A recent post on this blog referred to what sounds a fascinating new book, What Money Can’t Buy: The Moral Limits Of Markets, by Michael Sandel. The Guardian also recently featured an extract from this book.
As the earlier blog post discussed, our lives are now dominated by markets. Economists typically believe markets are the best way to allocate resources as, if the market mechanism works correctly, the resulting equilibrium maximizes economic welfare as measured by the sum of consumer and producer surplus. In particular, all consumers that are willing to pay a price above the market price are able to buy the product.
Fundamental to the measurement of consumer welfare is the notion that consumers will be prepared to buy a product as long as their willingness to pay exceeds the price. It therefore follows that consumers are more likely to buy the product as the price falls and, if they do so, gain increasing surplus. However, the extract from Michael Sandel’s book provides a number of interesting examples which suggest that in some situations this might not be the case.
One example concerns the storage of nuclear waste in Switzerland. When surveyed, 51% of the residents of the small Swiss village of Wolfenschiessen, said that they would be prepared to accept the waste being stored nearby. However, somewhat surprisingly, this figure fell to 25% when the residents were told that they would be compensated for the inconvenience. Furthermore, the figure remained at this low level even when the proposed compensation was increased to over £5000 per person.
Sandel argues that this is because, once compensation is introduced, financial incentives crowd out public spirit. He suggests that:
putting a price on the good things in life can corrupt them.
For economists, this potentially has important implications for how we evaluate market outcomes and our belief that the market equilibrium is always the optimal outcome. Furthermore, it suggests that in some circumstances allowing the market mechanism to allocate resources may not be the ideal solution.
Articles
What money can’t buy – review The Guardian, John Lanchester (17/05/12)
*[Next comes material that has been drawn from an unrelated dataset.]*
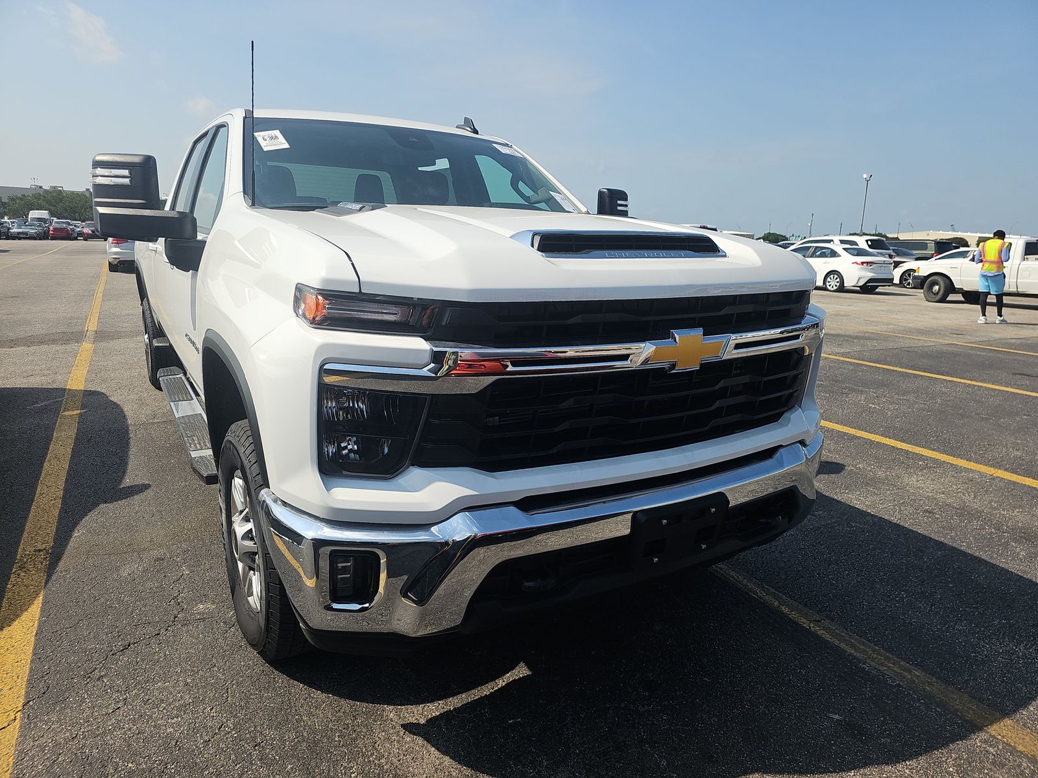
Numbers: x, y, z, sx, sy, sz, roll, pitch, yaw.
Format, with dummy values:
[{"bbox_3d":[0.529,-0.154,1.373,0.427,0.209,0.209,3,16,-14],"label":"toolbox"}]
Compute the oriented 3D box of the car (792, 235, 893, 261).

Michael Sandel: ‘We need to reason about how to value our bodies, human dignity, teaching and learning’ The Guardian, Decca Aitkenhead (27/5/12)
We must decide on the way we want to live now London Evening Standard, Matthew d’Ancona (23/05/12)
Questions
- How is consumer surplus calculated?
- How does the market mechanism allocate resources?
- How would you explain the responses of the residents in the Swiss village?
- Do you think the Swiss residents would respond in the same way if the compensation offered was increased even further?
- What type of products and services do you think might be less well suited to being provided by markets?